The Safety of Rwanda (Asylum and Immigration) Bill proposes that the government be allowed to send those seeking asylum in Britain to Rwanda.
The bill has progressed to a parliamentary ping pong stage – a commonly used term for the stage when legislation goes back and forth between the House of Commons and House of Lords.
The bill, which is one of Sunak’s key pledges, has been plagued with challenges and controversy since it was first introduced by then Prime Minister Boris Johnson in April 2022.
Last November (2023), the Supreme Court ruled the policy was unlawful because there was a risk for asylum seekers facing further prejudice and ill-treatment in Rwanda. This breaches British and International Human Rights laws.

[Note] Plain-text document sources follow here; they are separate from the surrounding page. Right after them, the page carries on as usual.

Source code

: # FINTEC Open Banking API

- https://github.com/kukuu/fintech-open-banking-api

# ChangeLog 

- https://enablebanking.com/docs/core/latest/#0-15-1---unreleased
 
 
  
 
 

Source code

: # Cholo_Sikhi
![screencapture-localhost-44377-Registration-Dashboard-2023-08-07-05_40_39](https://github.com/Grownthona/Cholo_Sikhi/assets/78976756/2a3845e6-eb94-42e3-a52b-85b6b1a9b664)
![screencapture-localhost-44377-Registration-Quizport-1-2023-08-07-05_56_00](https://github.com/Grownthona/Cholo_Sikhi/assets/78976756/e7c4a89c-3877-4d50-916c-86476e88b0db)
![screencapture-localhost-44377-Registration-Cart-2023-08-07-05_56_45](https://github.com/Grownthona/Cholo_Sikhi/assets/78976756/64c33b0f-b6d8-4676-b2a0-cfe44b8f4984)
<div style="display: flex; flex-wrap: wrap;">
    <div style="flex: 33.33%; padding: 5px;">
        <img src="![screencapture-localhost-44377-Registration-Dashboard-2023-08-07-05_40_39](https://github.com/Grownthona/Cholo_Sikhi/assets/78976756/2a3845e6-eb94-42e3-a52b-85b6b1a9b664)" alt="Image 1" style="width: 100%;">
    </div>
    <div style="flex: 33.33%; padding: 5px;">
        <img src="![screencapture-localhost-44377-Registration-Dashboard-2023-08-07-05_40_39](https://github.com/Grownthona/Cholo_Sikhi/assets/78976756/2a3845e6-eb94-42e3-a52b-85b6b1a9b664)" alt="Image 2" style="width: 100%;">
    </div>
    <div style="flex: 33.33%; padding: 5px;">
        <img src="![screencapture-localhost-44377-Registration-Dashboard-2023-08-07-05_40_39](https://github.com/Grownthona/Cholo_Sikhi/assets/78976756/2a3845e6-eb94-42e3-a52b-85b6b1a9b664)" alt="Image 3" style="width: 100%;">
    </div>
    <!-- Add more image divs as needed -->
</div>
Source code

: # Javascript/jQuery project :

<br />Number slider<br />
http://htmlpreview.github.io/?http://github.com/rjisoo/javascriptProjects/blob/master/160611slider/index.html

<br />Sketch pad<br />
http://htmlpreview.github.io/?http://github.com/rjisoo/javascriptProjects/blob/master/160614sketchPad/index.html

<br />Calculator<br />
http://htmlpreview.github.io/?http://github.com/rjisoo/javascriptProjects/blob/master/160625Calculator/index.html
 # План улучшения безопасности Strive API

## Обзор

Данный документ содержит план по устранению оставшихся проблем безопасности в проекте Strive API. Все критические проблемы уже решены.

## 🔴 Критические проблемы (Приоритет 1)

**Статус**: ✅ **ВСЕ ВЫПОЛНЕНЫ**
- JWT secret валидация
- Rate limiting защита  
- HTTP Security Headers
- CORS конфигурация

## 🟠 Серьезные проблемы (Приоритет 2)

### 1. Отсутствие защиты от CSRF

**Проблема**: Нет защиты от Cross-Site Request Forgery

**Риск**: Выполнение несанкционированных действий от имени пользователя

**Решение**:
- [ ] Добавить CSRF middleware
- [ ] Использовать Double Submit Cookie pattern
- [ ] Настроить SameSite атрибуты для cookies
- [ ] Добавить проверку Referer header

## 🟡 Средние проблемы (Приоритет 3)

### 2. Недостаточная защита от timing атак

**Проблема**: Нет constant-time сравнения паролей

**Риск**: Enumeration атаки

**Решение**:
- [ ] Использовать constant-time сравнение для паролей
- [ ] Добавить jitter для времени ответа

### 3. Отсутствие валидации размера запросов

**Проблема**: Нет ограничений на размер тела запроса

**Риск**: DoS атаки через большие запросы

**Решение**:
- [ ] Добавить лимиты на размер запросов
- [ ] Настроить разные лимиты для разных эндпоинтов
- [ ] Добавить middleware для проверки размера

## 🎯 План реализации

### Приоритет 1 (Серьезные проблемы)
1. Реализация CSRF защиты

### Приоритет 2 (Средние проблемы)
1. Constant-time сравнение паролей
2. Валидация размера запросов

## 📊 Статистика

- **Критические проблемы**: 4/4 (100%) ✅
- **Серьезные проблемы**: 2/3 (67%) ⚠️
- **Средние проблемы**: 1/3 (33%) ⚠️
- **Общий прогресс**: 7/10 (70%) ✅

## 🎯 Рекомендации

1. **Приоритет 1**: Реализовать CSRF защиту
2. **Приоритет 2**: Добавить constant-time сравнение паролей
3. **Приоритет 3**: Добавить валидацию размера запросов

More than 500 people crossed the channel in small boats on Wednesday this week bringing the total this year to 4,043 people – which is higher than the equivalent period last year (3,683) according to figures collated by the BBC.
Refugee Action Kingston said refugees make up 0.3% of the UK population.
Mahfouz said that communities like Kingston ultimately benefit from immigration. The UK has an aging population and sectors such as social care and hospitality rely to a large extent on immigrants to make up the labour force.
He described asylum-seekers as “entrepreneurial” by nature to even get to the UK.
Mahfouz said: “Immigrants are here to join our communities. They want to become working citizens, become financially active, and ultimately pay taxes.”
Mahfouz said “our own history” is part of why people want to come here, “we spread across the globe and made an empire, people know who we are, our language is spoken so much around the world and people will want to come to a country where they might already know the language and already have family established.”
In April 2023 an International Organization for Migration’s Missing Migrants Project survey found that 52% of Britons thought that immigration numbers should be reduced, but just 32% of people would categorise immigration as bad or very bad.
Mahfouz said that the typical rhetoric against immigration is diametrically opposed and “nonsensical”.
He said: “One group says that immigrants are taking all of the jobs, and another group is saying that immigrants are sponging off the state and the taxpayers are bearing the brunt…They can’t be doing both.”
Mahfouz said that the issues our communities are facing is not a “small boats problem” and that the extremist opinions which immigrants face historically “rises when basic needs are not met”.
Mahfouz wants the government to reconsider the Rwanda plan because when there is no legal route for seeking asylum, vulnerable people are pushed into the arms of gangs to make the perilous journey.
Data from the International Organization for Migration’s Missing Migrants Project suggests that more than 200 people have died at sea attempting to cross the channel between 2014 and 2023.
In the same timeframe, it is suggested that 27,000 people have died at sea in the Mediterranean.
The bill is now being sent between the two houses of Parliament for scrutiny and amendment but yet to be passed.
Rishi Sunak has just a few weeks before spring, when he said the public would see the first flights to Rwanda take off.